The Board of Elections only allows candidates and election attorneys to review copies of ballot envelopes deemed invalid if they receive a court order to do so. A spokesperson for the BOE, Valerie Vazquez, said people who request copies of the envelopes with a court order also receive a notation of the preliminary determination, which explains why an absentee ballot was tossed by election officials. It could be that the envelopes were filled out incorrectly or were not postmarked, she said. Campaigns, usually through election attorneys, can then challenge those disqualifications.
Overall, 21,980 ballots were preliminarily disqualified, according to a handwritten breakdown provided by BOE officials to members of the New Reformers, a political organization that represents a slate of candidates for Democratic district leader positions.

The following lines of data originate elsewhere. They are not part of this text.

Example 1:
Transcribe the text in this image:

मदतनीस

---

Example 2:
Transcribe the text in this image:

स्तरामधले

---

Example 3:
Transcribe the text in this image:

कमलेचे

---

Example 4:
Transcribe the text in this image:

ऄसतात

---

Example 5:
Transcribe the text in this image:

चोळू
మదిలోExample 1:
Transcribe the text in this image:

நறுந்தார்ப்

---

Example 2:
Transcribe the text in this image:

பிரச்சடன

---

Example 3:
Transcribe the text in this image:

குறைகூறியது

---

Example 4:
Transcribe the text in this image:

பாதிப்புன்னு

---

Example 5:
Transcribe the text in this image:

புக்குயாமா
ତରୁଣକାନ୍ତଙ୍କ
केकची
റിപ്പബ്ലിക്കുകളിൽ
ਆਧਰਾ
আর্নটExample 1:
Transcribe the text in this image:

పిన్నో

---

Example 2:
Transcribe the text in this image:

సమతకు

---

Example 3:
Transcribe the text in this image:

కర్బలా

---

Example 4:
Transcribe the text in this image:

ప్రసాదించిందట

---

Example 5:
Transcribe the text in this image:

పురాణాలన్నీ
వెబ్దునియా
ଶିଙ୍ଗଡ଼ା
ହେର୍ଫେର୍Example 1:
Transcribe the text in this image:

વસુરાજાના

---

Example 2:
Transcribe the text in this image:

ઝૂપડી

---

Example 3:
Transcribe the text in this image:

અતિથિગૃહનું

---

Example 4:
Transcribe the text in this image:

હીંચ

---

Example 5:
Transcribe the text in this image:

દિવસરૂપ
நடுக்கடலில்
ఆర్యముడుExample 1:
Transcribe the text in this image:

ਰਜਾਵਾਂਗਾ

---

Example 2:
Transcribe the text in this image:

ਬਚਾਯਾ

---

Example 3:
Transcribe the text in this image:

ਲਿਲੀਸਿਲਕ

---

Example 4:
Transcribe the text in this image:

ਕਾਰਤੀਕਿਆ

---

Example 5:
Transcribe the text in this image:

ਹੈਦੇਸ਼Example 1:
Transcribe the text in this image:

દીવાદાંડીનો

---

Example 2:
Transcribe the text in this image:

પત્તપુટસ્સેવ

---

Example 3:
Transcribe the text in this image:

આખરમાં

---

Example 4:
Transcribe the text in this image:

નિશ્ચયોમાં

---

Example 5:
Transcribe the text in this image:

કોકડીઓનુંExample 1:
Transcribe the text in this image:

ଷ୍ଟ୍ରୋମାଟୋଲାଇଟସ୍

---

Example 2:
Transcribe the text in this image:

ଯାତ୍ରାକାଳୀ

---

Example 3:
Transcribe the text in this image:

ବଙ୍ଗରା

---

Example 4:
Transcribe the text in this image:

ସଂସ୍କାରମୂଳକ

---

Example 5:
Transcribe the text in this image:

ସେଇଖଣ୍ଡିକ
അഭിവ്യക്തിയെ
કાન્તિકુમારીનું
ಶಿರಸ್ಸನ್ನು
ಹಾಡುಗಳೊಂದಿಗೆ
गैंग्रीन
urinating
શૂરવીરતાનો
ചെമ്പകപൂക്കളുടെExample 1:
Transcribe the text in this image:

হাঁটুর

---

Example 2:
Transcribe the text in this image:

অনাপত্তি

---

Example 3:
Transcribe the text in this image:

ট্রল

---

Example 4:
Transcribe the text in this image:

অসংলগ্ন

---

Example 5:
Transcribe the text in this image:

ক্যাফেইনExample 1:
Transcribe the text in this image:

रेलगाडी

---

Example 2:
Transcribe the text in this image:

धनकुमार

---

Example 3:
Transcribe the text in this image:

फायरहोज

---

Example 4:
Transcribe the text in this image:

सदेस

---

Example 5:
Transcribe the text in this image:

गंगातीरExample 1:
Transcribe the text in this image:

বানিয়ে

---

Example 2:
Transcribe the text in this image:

In an email exchange shared with the Eagle, BOE attorney Steve Richman told attorney Arthur Schwartz, who represents 20 Queens candidates, that the candidates did not submit a request to review ballots by a Wednesday morning deadline. Schwartz countered that the deadline applied to a review of registration records and not to observe invalidated absentee ballot envelopes.
“Why do you have to be Mr. Difficult. Let the observers look at the envelopes which aren't being opened. Maybe it will enhance your reputation of being open and transparent,” Schwartz wrote.